Really looking forward to the database row trigger. May beside adding a row, the trigger could also fire if any row in the database table is changed/deleted?
That’s probably achievable, but in a tricky way.
This could work in a two-phase setup.
First, you create another SQL database table (mon_table ) and configure SQL database triggers such as AFTER UPDATE and AFTER DELETE for the original table. On trigger execution, update a column value (timestamp/rowID) in mon_table .
Second, you configure an EM Server database trigger to watch mon_table for timestamp/rowID updates.
I think about this problem as being similar to trying to implement incremental extraction processes from a database.
The simplest is always the system where records can only be added. Financial accounting systems are often like this. Once I've added a record it can't be deleted and my only option is a add another record reversing out the previous. This would be handled by the "database rows added" trigger. I need only store the last primary key filed value or the last created date field value to be able to check if there are any new records.
The next simplest is a system where there is a reliable last modified dates.
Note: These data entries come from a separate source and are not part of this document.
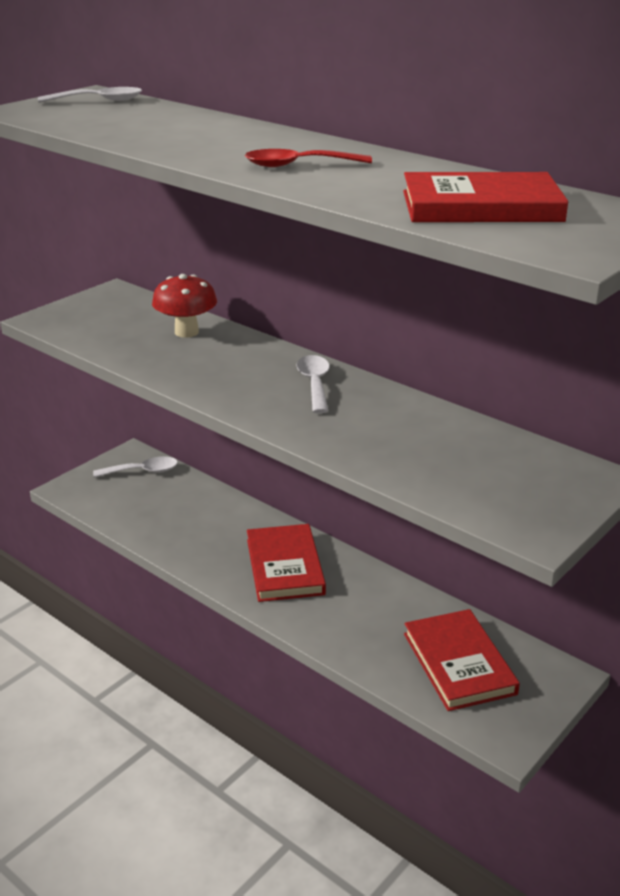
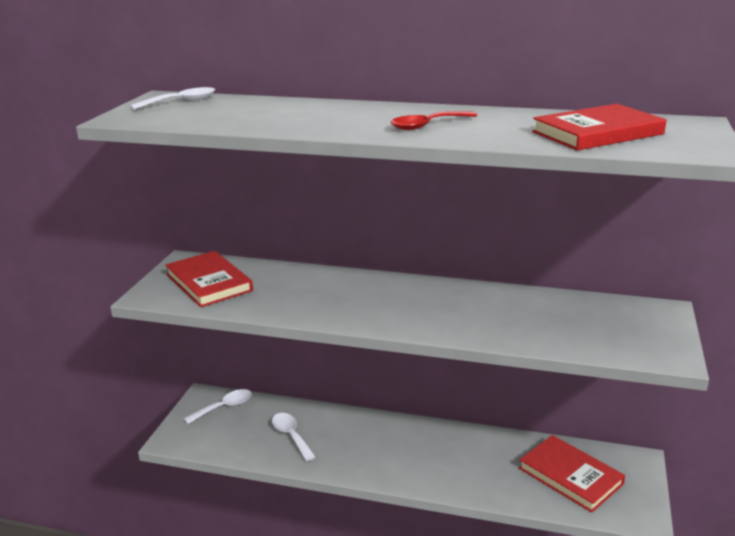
camera: 25 degrees left, 5 degrees down
red mushroom [152,274,217,338] -> none
red book [247,524,326,602] -> red book moved to [165,251,253,307]
white spoon [297,355,330,413] -> white spoon moved to [272,413,315,461]

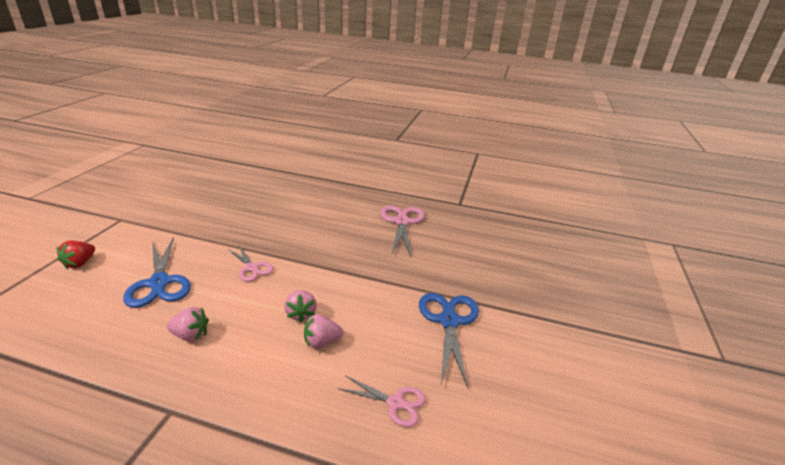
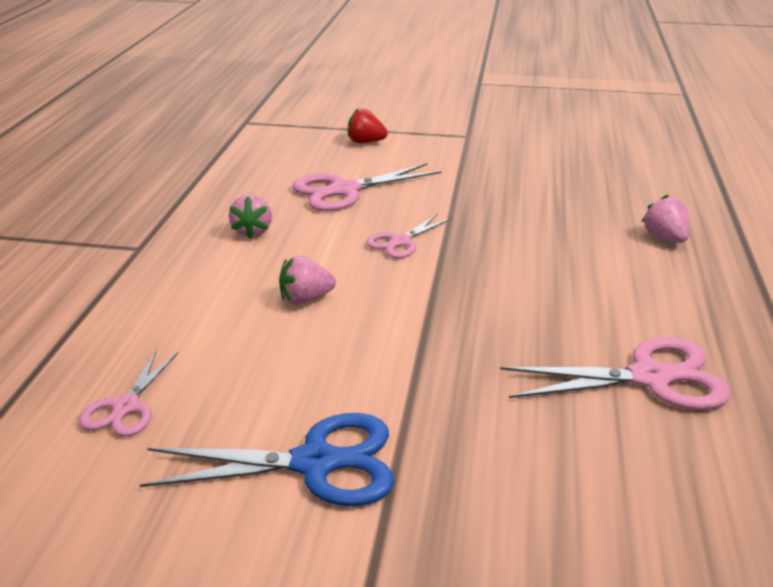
camera: 85 degrees right, 0 degrees up
blue scissors [123,237,191,308] -> pink scissors [292,163,441,211]
pink strawberry [304,314,343,348] -> pink strawberry moved to [642,195,689,243]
I stress the need for reliability as I've lost count of the number of times I've been told a last modified field was always updated, only to find this wasn't the case when the incremental load process started to diverge from the reality. If you have reliable modified dates, and they are indexed properly for performance, then the problem is essentially the same as when adding records. Rather than checking the max(id) against my cached one from the last check, I simply check the max(modified_date) against the last cached. Being as dates are stored as numeric in most DBs, they check is the same.
As @ckononenko suggested, the next best solution is if a reliable modified date can be added to the database, either in the same table or a dedicated one. SQL triggers are the most reliable way in my experience to ensure they are always updated, but they do come with an overhead to the SQL server which your DBAs can object to. If they can be added then they then fall into the above solution.
And if all of these aren't possible or reliable, as @dgudkov said, things get a lot more complex to implement into a reliable solution. There are always ways and means to achieve it, but they are rarely efficient and tend to come with known problems where a full extract is needed ever night to realign the data. Trying to build a reliable solution in EasyMorph to solve this would I'm sure be a lot harder and a lot more work. Certainly something to give more thought to though.
Thanks all for the ideas and discussions - the power of the EasyMorph community hive mind at its best! Keep them coming.
Thank you for your comments. I understand the challenges, and I'm happy to share that the standard design principles for our data tables is to include a RGDT, which covers the date (not datetime) and a LMDT, which is the date of last modification to the particular data row. As long as the trigger can also check database rows on a daily basis (what changed yesterday) this would be already of great help.
We use sharepoint as a dropzone for files as people from the business side work with sharepoint. Will it be possible to put a trigger on file uploads on sharepoint as well ?
For clarity, the database rows trigger will only monitor a table for new (and possibly modified) records and then execute a task if new are found. The morph will still need to perform the incremental load, getting just the new records and merging them with the records already extracted. The trigger won't perform the incremental load. In your scenario where you want to check once a day for records updated yesterday, the database trigger won't make much difference to simply scheduling the task to run over night.